Materials include learning objectives that are visibly shaped by CCSSM cluster headings. Focus and Supporting Clusters addressed in each section are found in the Table of Contents, the Focus portion of each Section Organizer, and in the Focus portion of each lesson. Examples include:

• The Lesson Overview for Lesson 3-3, “Children use partial-sums addition to add 2- and 3-digit numbers,” is shaped by 3.NBT.A, “Use place value understanding and properties of operations to perform multi-digit arithmetic.”
• The Lesson Overview for Lesson 4-6, “Children identify and measure perimeters of rectangles and other polygons,” is shaped by cluster heading 3.MD.B, “Represent and interpret data.”
• The Lesson Overview of Lesson 6-4, “Children self-assess their automaticity with multiplication facts,” is shaped by 3.OA.A and 3.OA.C, “Represent and solve problems involving multiplication and division, and multiply and divide within 100.”
• The Lesson Overview for Lesson 7-6. “Children identify fractions greater than, less than, and equal to one on a number line,” is shaped by 3.NF.A, “Develop understanding of fractions as numbers.”

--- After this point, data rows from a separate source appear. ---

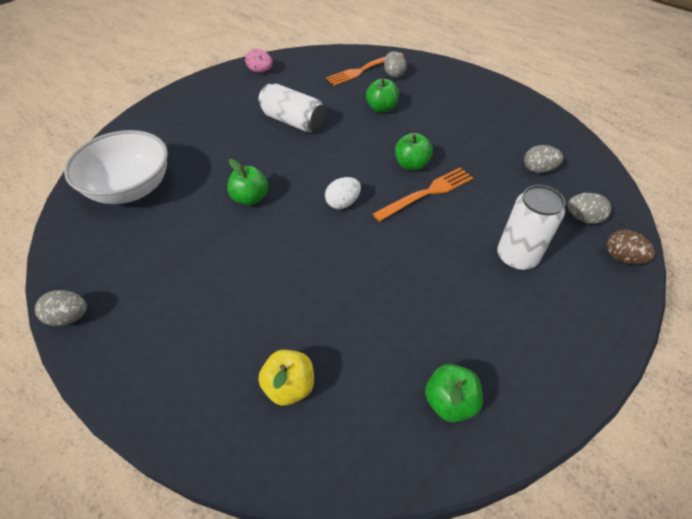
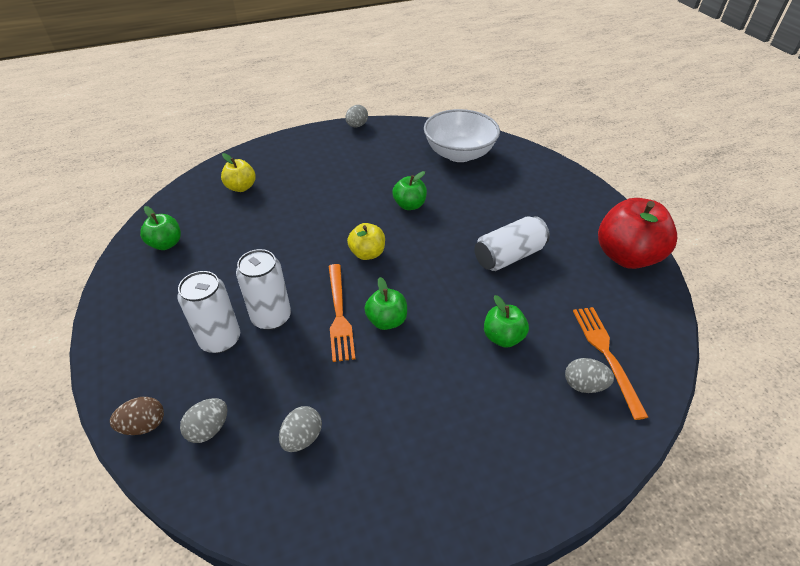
camera: 115 degrees right, 5 degrees down
(260, 71) = (626, 256): pink egg -> red apple
(343, 203) = (367, 253): white egg -> yellow apple
(465, 234) = (271, 317): none -> white can

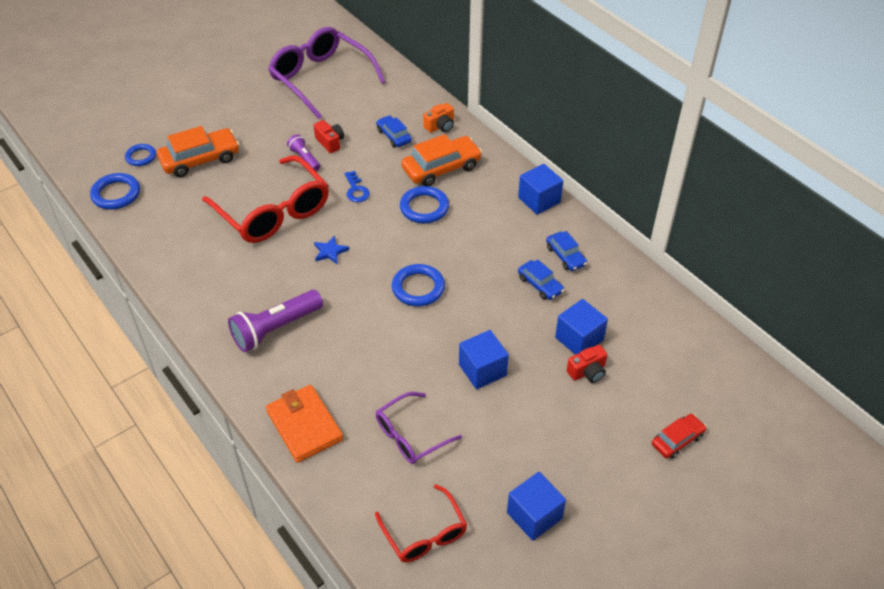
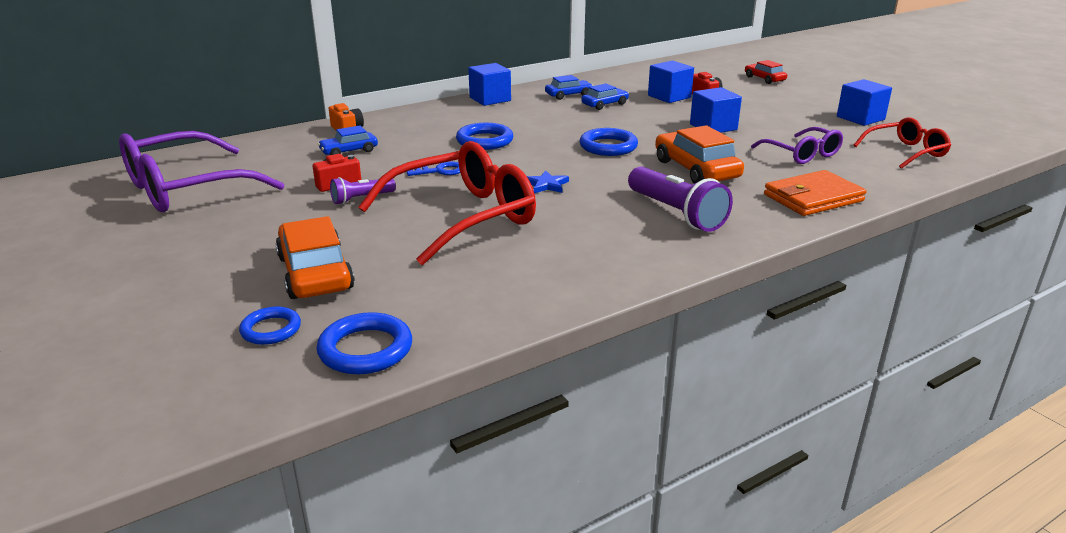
camera: 85 degrees left, 20 degrees down
(441, 168) = (422, 132): orange car -> orange car (696, 169)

The materials include problems and activities connecting two or more clusters in a domain, or two or more domains in a grade, in cases where these connections are natural and important. Examples include:

• Lesson 5-6 connects 3.OA.B with 3.MD.C as students use doubling and halving strategies to solve number stories involving area. In the Student Math Journal, Problem 4, “Your friend is planning a rectangular garden that is 6 feet wide and 7 feet long. To buy the correct amount of fertilizer, she needs to find the area of the garden, but she does not know how to solve 6 x 7. Show how your friend could use doubling to figure out the area.” 
• Lesson 7-12 connects 3.NF.A and 3.OA.A as students name fractions for a set of objects. In the Teacher’s Lesson Guide, “Jules has a stamp collection with 12 stamps. She puts ½ of her stamps on one page and the other ½ on another page. How many stamps are on each page? You may use counters or drawings to help.” 
• Lesson 8-7 connects 3.MD.C with 3.OA.B as students create rectangles using given area measures. In Activity Card 91, students, “You and your partner make rectangles with the areas given in the table on journal page 268. For each rectangle you make, record the lengths of two sides that touch.” Students then answer 3 questions in their journals relating to the squares they made during the activity. In the Student Math Journal, Problem 1, “Study your table. What pattern or rule do you see?”